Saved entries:
Start of Block

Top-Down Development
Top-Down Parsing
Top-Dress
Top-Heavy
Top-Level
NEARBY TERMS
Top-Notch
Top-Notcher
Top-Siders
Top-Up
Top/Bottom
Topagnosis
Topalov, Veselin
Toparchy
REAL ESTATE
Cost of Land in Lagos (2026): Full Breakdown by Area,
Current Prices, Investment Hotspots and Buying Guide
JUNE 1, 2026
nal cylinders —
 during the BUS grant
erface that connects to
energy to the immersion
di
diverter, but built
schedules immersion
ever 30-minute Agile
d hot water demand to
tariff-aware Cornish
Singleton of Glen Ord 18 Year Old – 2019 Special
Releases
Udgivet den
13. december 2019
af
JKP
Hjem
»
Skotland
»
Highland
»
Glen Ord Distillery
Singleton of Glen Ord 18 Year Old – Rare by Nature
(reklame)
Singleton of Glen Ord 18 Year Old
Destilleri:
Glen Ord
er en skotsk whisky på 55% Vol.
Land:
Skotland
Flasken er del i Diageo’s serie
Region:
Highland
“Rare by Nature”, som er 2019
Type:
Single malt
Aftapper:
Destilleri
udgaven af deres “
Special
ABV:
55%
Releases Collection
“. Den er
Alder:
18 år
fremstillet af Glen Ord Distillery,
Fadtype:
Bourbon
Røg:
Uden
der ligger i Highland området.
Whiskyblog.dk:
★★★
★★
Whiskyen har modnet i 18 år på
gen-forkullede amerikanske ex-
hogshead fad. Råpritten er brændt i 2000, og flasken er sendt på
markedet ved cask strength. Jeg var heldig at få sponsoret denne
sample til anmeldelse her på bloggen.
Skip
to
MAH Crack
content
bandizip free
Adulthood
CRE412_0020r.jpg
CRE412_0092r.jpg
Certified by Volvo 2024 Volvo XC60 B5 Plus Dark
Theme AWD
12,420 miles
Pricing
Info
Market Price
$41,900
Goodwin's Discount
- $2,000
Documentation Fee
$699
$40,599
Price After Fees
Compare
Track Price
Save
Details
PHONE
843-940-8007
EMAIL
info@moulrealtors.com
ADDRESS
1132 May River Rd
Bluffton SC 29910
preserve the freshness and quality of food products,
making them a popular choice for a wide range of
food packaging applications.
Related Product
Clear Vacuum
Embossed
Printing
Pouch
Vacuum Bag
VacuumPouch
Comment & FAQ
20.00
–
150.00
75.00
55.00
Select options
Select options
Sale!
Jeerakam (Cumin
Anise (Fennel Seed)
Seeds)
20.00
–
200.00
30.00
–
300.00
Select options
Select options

End of Block

Problem :: Look above for the line holding "Single malt" and the line holding "CRE412_0020r.jpg", then output exactly those two lines and every line between them, nothing more.

Output of the exercise ::
Single malt
Aftapper:
Destilleri
udgaven af deres “
Special
ABV:
55%
Releases Collection
“. Den er
Alder:
18 år
fremstillet af Glen Ord Distillery,
Fadtype:
Bourbon
Røg:
Uden
der ligger i Highland området.
Whiskyblog.dk:
★★★
★★
Whiskyen har modnet i 18 år på
gen-forkullede amerikanske ex-
hogshead fad. Råpritten er brændt i 2000, og flasken er sendt på
markedet ved cask strength. Jeg var heldig at få sponsoret denne
sample til anmeldelse her på bloggen.
Skip
to
MAH Crack
content
bandizip free
Adulthood
CRE412_0020r.jpg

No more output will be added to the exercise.